----- FONTE -----
1 – Não é claro que esses mesmos sentimentos de ressentimento, negativos, não estejam presentes entre as “castas” mais altas, sejam elas na política, negócios ou universidade, onde a intriga parece ser permanente.

2 – Parece claro que alguns que pertencem a uma elite, sendo portanto aristocratas ou “hiperbóreos”, poderão “cair em desgraça”, sendo expulsos do círculo dos eleitos.

3 – Embora existam pessoas invejosas ou ressentidas que possam apelar a um igualitarismo geral, sem reconhecer as diferenças entre homens quanto ao mérito por sector de conhecimento, da arte, do trabalho ou do investimento, existe uma componente positiva ou afirmativa na moral igualitária: a conceção cristã de igual filiação, a conceção kantiana do respeito para com o ser humano (abstraindo agora da definição de ser humano como ser racional “livre”). Aliás, não é claro que a inveja ou o ressentimento não esteja presente transversalmente em todas as classes sociais, caracterizando, não “uma moral de escravos”, mas a condição humana. Existe uma moral positiva ao afirmar despudoradamente a dignidade suprema da vida humana, do seu início ao seu fim.
----- DADOS FORNECIDOS -----
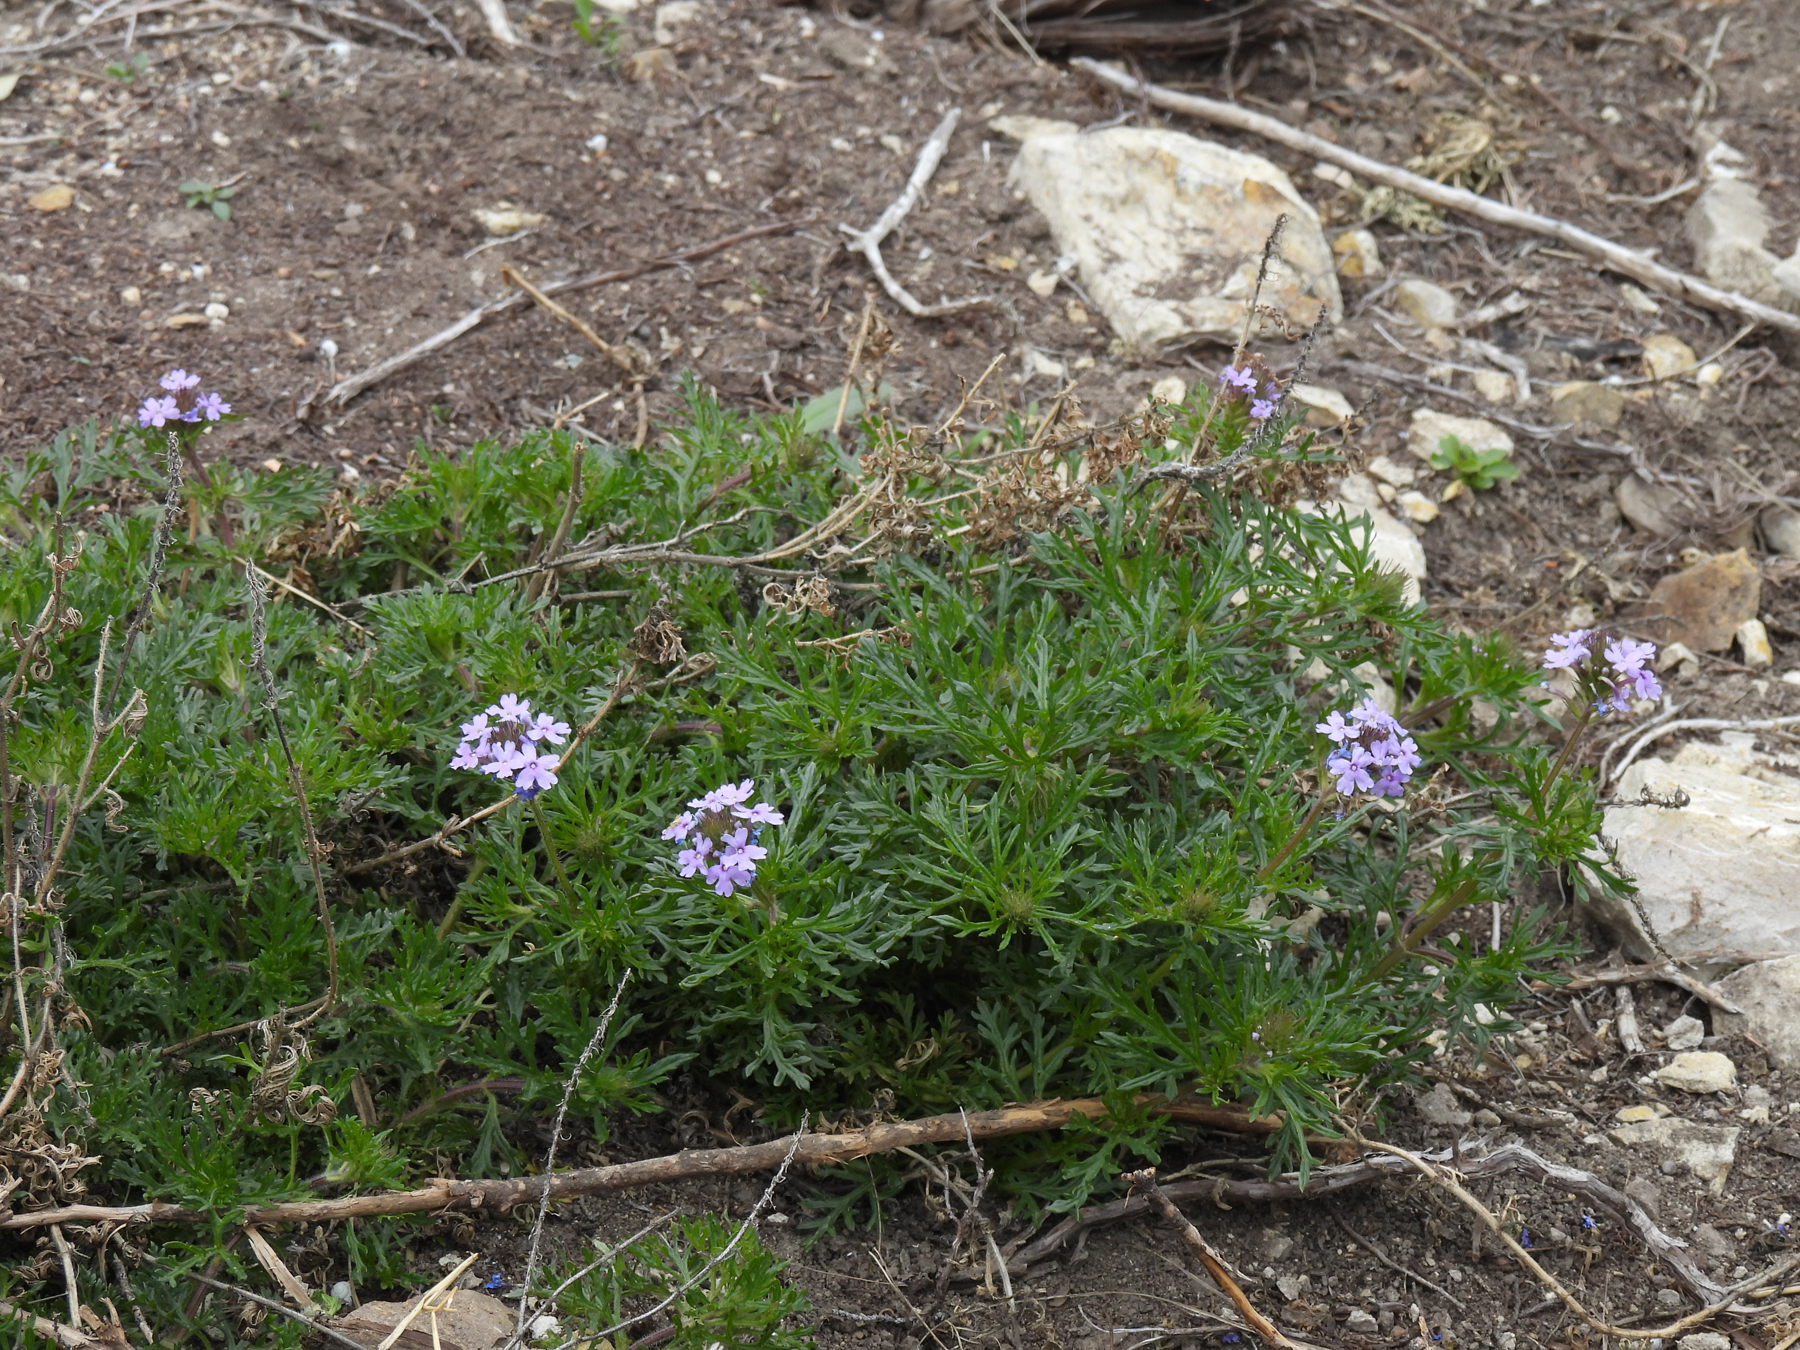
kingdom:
-----
TAREFA:
Podes transcrever, sem qualquer alteração, o trecho do texto sobre o ressentimento e a moral igualitária que começa em "1 – Não é claro" e termina em "parece ser permanente."?

RESULTADO:
1 – Não é claro que esses mesmos sentimentos de ressentimento, negativos, não estejam presentes entre as “castas” mais altas, sejam elas na política, negócios ou universidade, onde a intriga parece ser permanente.